Task ::
Output every line of all the entries below, with no changes of any kind.

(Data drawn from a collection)
[Begin]

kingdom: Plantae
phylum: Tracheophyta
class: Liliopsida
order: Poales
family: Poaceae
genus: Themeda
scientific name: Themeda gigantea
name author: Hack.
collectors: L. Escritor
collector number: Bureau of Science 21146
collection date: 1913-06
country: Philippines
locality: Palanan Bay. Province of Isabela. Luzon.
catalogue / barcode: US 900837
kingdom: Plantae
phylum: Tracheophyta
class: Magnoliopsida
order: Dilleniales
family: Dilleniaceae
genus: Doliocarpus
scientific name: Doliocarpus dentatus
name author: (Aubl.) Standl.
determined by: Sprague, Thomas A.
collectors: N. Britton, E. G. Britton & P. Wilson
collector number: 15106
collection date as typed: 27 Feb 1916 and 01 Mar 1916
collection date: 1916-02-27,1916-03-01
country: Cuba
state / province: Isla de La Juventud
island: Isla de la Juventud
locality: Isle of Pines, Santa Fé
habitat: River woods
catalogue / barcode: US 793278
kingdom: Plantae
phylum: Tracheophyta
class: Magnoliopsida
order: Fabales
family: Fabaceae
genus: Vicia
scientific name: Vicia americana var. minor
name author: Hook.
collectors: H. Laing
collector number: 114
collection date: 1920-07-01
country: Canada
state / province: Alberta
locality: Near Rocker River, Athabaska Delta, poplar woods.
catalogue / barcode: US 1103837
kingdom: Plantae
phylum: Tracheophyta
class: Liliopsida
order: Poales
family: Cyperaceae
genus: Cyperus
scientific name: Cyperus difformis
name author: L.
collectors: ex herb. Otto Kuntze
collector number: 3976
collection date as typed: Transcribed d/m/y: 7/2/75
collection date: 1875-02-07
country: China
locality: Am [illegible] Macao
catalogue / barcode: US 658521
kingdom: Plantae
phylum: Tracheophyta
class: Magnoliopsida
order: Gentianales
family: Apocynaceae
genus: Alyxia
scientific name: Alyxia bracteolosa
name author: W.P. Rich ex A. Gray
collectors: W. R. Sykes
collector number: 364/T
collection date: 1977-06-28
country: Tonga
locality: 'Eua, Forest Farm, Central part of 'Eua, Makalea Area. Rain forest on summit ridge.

[End]

The response ::
kingdom: Plantae
phylum: Tracheophyta
class: Liliopsida
order: Poales
family: Poaceae
genus: Themeda
scientific name: Themeda gigantea
name author: Hack.
collectors: L. Escritor
collector number: Bureau of Science 21146
collection date: 1913-06
country: Philippines
locality: Palanan Bay. Province of Isabela. Luzon.
catalogue / barcode: US 900837
kingdom: Plantae
phylum: Tracheophyta
class: Magnoliopsida
order: Dilleniales
family: Dilleniaceae
genus: Doliocarpus
scientific name: Doliocarpus dentatus
name author: (Aubl.) Standl.
determined by: Sprague, Thomas A.
collectors: N. Britton, E. G. Britton & P. Wilson
collector number: 15106
collection date as typed: 27 Feb 1916 and 01 Mar 1916
collection date: 1916-02-27,1916-03-01
country: Cuba
state / province: Isla de La Juventud
island: Isla de la Juventud
locality: Isle of Pines, Santa Fé
habitat: River woods
catalogue / barcode: US 793278
kingdom: Plantae
phylum: Tracheophyta
class: Magnoliopsida
order: Fabales
family: Fabaceae
genus: Vicia
scientific name: Vicia americana var. minor
name author: Hook.
collectors: H. Laing
collector number: 114
collection date: 1920-07-01
country: Canada
state / province: Alberta
locality: Near Rocker River, Athabaska Delta, poplar woods.
catalogue / barcode: US 1103837
kingdom: Plantae
phylum: Tracheophyta
class: Liliopsida
order: Poales
family: Cyperaceae
genus: Cyperus
scientific name: Cyperus difformis
name author: L.
collectors: ex herb. Otto Kuntze
collector number: 3976
collection date as typed: Transcribed d/m/y: 7/2/75
collection date: 1875-02-07
country: China
locality: Am [illegible] Macao
catalogue / barcode: US 658521
kingdom: Plantae
phylum: Tracheophyta
class: Magnoliopsida
order: Gentianales
family: Apocynaceae
genus: Alyxia
scientific name: Alyxia bracteolosa
name author: W.P. Rich ex A. Gray
collectors: W. R. Sykes
collector number: 364/T
collection date: 1977-06-28
country: Tonga
locality: 'Eua, Forest Farm, Central part of 'Eua, Makalea Area. Rain forest on summit ridge.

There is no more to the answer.